Leurs résultats ont prouvé qu'à moins de pendant deux semaines après que les patients ont commencé sur le médicament, la quantité de sang diffusant dans leurs tumeurs a diminué de environ 29 pour cent en moyenne. Tandis que la cohorte des patients examinés était relativement petite, les résultats ont proposé que le médicament ait été des tumeurs affamées de sang, indiquent Ivan Pedrosa, M.D., Ph.D., professeur de la radiologie, responsable d'imagerie par résonance magnétique à UTSW, et codirigeants de l'étude. À la différence de tous autres médicaments qui recherchent à bloquer le flux sanguin aux tumeurs, mais font tellement partout, l'effet de PT2385 était spécifique pour le cancer.

Dans des tumeurs, les tests sur le tissu biopsié ont prouvé que PT2385 a effectivement dissous le HIF-2α/HIF-1β, bloquant le composé des gènes de cancer-introduction de commande. L'effet était hautement spécifique, et d'autres composés relatifs, tels que HIF-1α/HIF-1β étaient inchangés - montrer sa spécificité extrême pour HIF-2α.

Après plus qu'une année sur PT2385, la tumeur d'un patient a semblé développer la résistance au médicament, progrès inchangé. D'autres tests ont indiqué le développement d'une mutation dans HIF-2α qui a évité l'accès par le médicament dans la poche. La même mutation a été trouvée dans un deuxième patient.

Brugarolas dit que les découvertes, qui étendent des découvertes précédentes elles rapportées en nature, épreuve d'offre que HIF-2 est critique pour l'étape progressive de ccRCC et que les inhibiteurs de HIF-2α tels que PT2385 offrent une arme nouvelle et puissante contre cette maladie mortelle.

« Cette étude expose le talon d'Achille des tumeurs de ccRCC, » dit Brugarolas, qui aboutit un de juste deux programmes spécialisés Institut-montrés par cancer de ressortissant de l'excellence de recherches (SPOREs) pour le cancer de rein aux États-Unis.
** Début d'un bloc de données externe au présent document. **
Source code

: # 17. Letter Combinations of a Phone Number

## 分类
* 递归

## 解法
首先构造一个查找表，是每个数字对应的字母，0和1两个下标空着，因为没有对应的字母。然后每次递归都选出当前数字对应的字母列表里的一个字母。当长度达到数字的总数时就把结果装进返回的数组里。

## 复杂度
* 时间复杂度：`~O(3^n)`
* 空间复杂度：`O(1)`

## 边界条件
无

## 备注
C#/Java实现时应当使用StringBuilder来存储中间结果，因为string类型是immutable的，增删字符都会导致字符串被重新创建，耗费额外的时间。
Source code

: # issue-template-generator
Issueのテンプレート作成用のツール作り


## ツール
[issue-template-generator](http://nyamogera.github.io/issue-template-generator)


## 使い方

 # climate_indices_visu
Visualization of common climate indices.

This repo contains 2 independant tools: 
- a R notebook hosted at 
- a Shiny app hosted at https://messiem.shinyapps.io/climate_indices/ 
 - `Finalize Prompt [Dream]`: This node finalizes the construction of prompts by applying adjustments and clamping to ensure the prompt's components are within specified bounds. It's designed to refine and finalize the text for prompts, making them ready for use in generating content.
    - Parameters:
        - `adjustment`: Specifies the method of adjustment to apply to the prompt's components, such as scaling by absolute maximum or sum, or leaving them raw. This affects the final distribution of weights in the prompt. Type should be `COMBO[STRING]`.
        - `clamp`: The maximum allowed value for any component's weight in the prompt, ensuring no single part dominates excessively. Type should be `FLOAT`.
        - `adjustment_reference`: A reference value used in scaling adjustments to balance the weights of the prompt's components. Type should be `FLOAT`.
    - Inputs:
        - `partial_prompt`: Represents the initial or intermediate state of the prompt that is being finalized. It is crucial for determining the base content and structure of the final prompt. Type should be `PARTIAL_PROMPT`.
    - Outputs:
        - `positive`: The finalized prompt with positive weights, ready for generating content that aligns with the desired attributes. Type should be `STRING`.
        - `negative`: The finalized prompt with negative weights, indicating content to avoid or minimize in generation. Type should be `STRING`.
Court d'un remède, qui nous luttons toujours pour arriver aux patients, nous pensons que ce médicament et d'autres futurs médicaments dans ce type pourrait offrir à une voie durable de combattre ce cancer tout en préservant la qualité de vie. »

Kevin Courtney, M.D., Ph.D., professeur agrégé d'UTSW de médecine interne (hématologie/oncologie) et premier auteur de l'étude

Source:
Journal reference:

Courtney, K.D., et al. (2020) HIF-2 Complex Dissociation, Target Inhibition, and Acquired Resistance with PT2385, a First-in-Class HIF-2 Inhibitor, in Patients with Clear Cell Renal Cell Carcinoma. Clinical Cancer Research. doi.org/10.1158/1078-0432.CCR-19-1459.